The new blood is jumping at the chance to continue what they view as a revolution against a stale party establishment
Dissenters planning to stand for re-election in 2022 have already been targeted for removal in the pre-election primary process, in which Trump-endorsed Republicans are expected to challenge them. Marshalling these Trumpian efforts will be easy, for there are so very few dissenters to be targeted while the lower ranks of the party are teeming with bright, well-spoken, scandal-free, and demographically diverse pro-Trump conservatives. The new blood is already jumping at the chance to continue what they view as a revolution against a stale and gerontocratic party establishment led by McConnell, whom Trump has denounced as a “dour, sullen, and unsmiling political hack” whose uninspired leadership is likely to cost the party future elections. The defection of North Carolina Senator Richard Burr, who has announced that he will not run for re-election in 2022, has vaulted speculation that Trump’s daughter-in-law Lara Trump, a native of that state, will run to replace Burr and likely flatten any Republican primary challengers in the process.
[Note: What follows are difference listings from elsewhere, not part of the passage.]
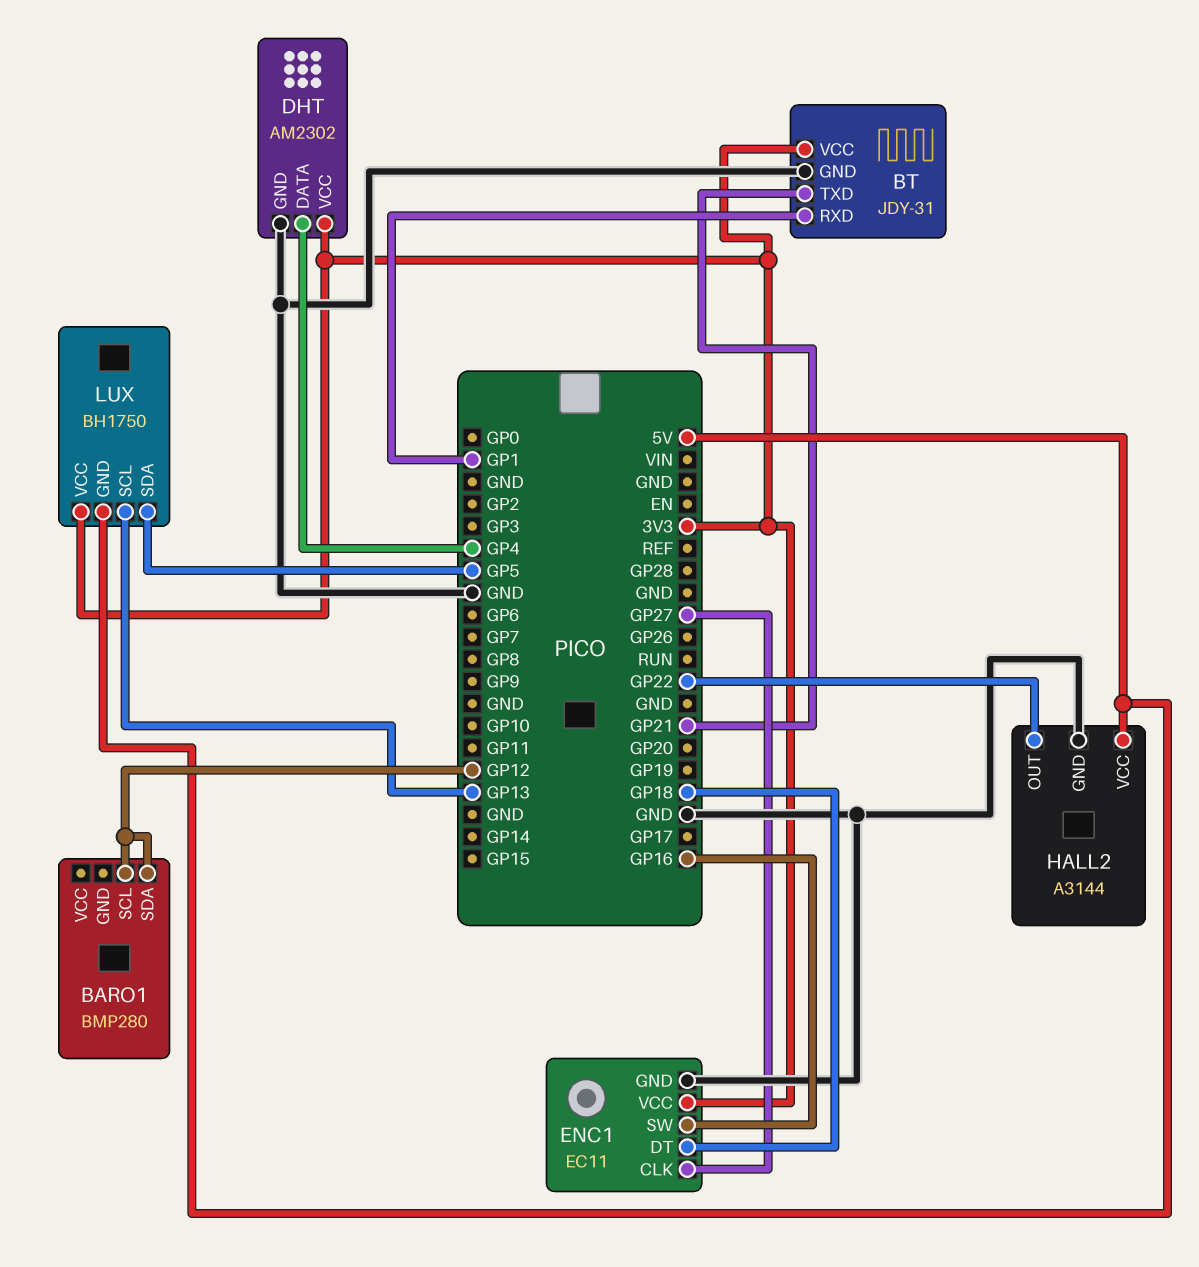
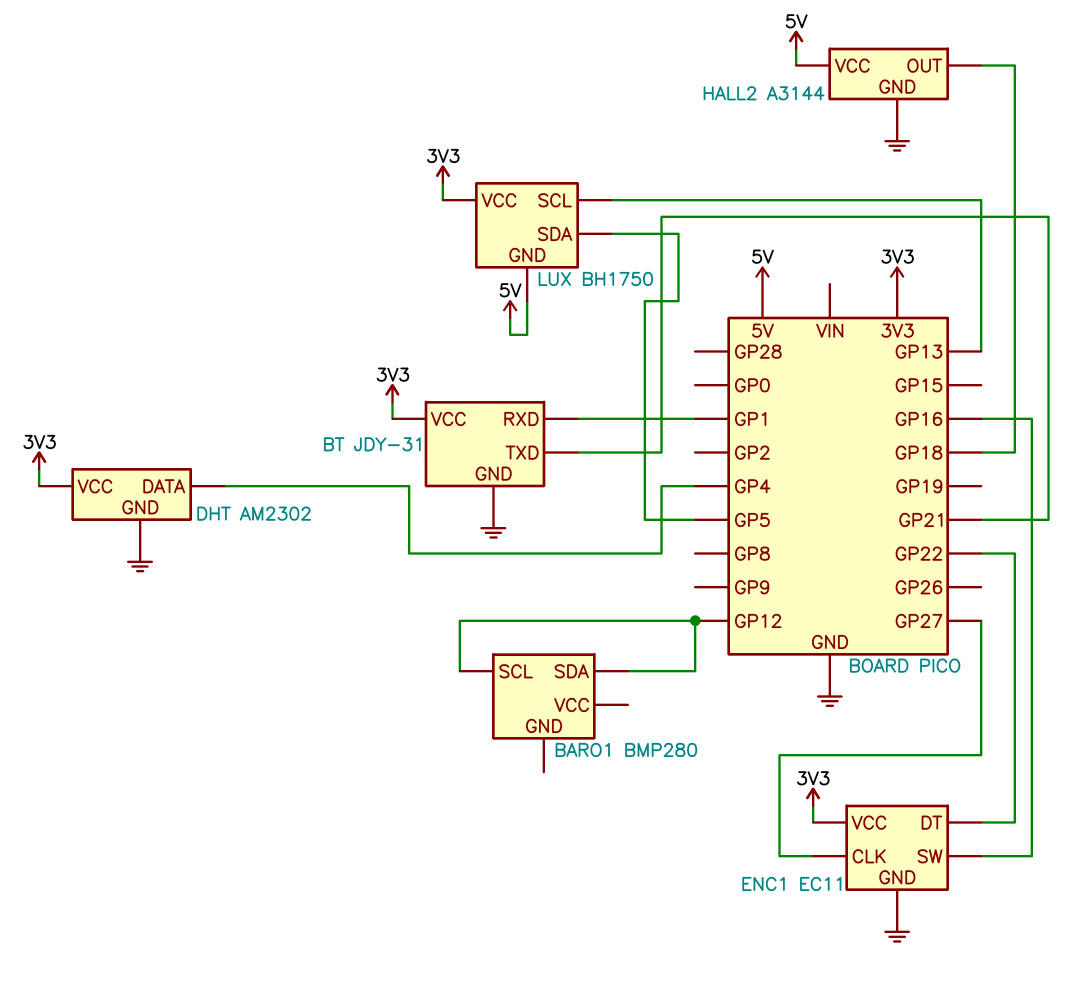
ENC1 pin DT: GP18 -> GP22
HALL2 pin OUT: GP22 -> GP18

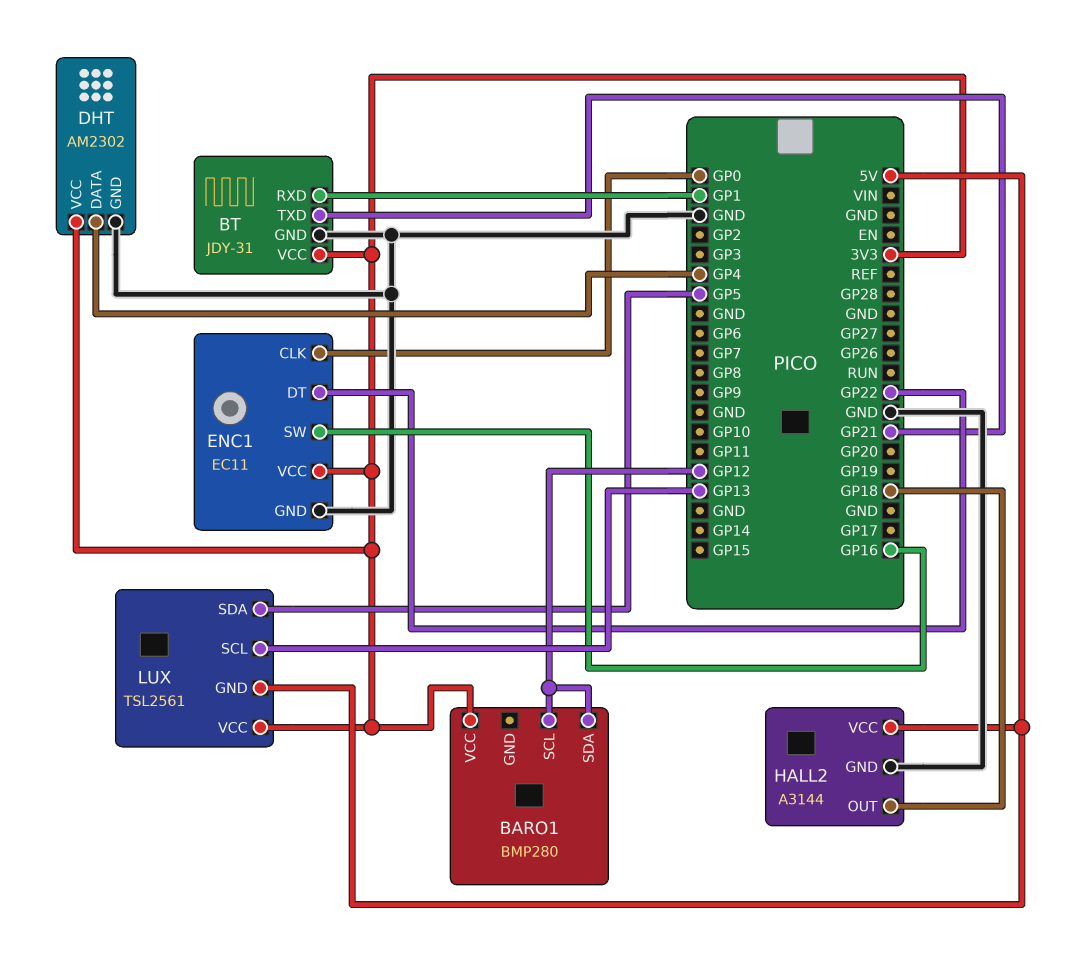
BARO1 pin VCC: none -> 3V3
ENC1 pin CLK: GP27 -> GP0
LUX: BH1750 -> TSL2561

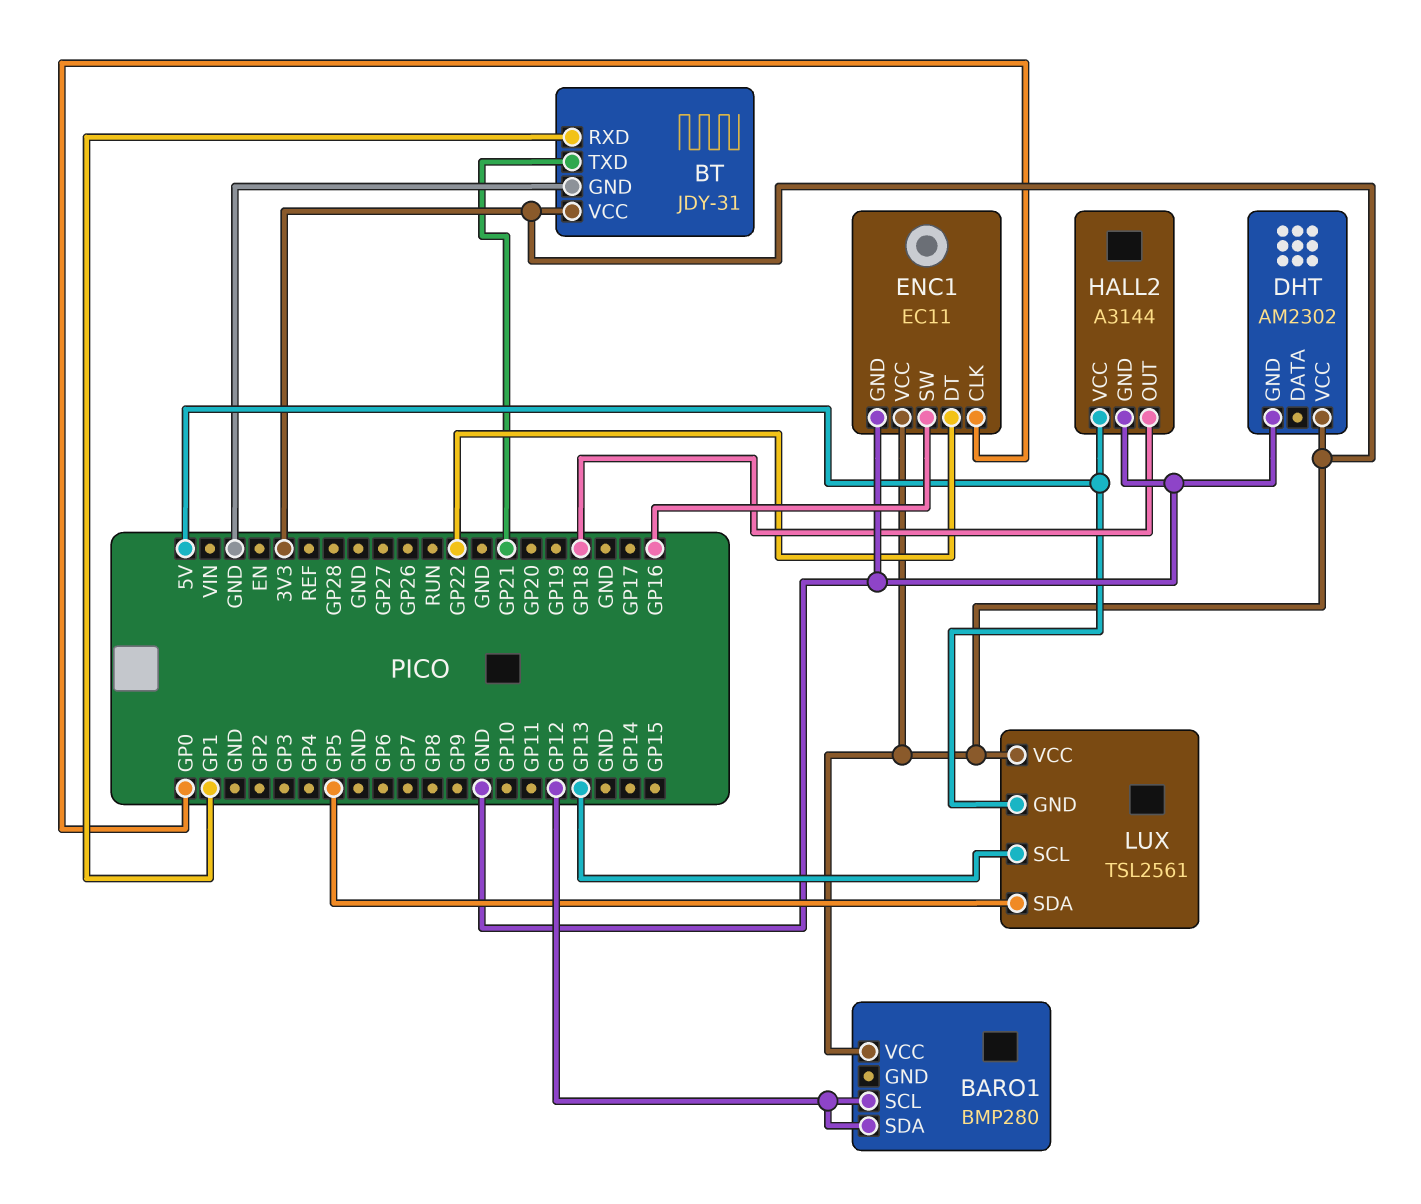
DHT pin DATA: GP4 -> none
Trump by all accounts plans to actively intervene in future Congressional races, building momentum toward his own possible rematch against Biden in 2024, when the current president will be 82 and probably not improved in mental faculties. Trump will have to deal with McConnell, who has announced that he will use his position as minority leader to back Republican candidates he favours, whether or not they support Trump. But McConnell is pushing 80 and commands little loyalty in the party outside the halls of Congress. Distracted by personal and family interests and every inch a creature of official Washington, he answers depressingly well to Trump’s description of him as “dour,” “sullen,” “unsmiling,” and unlikely to lead the party to victory among an electoral base with little use for an establishment that it views as a failure if not downright treasonous.
Trump’s post-presidential home in Florida shows no sign of becoming the usual quiet retirement retreat. Instead, in a gesture virtually never offered to any former president, avid supporters spent Monday’s Presidents Day holiday lining the road to cheer him as he was driven from Mar-a-Lago to his West Palm Beach golf club. Palm Beach itself is rapidly becoming the Republican Party’s ideological and, perhaps more importantly, financial headquarters, home to what may well turn into a shadow presidency that will thrive rather than suffer from national disunity as the next round of elections looms.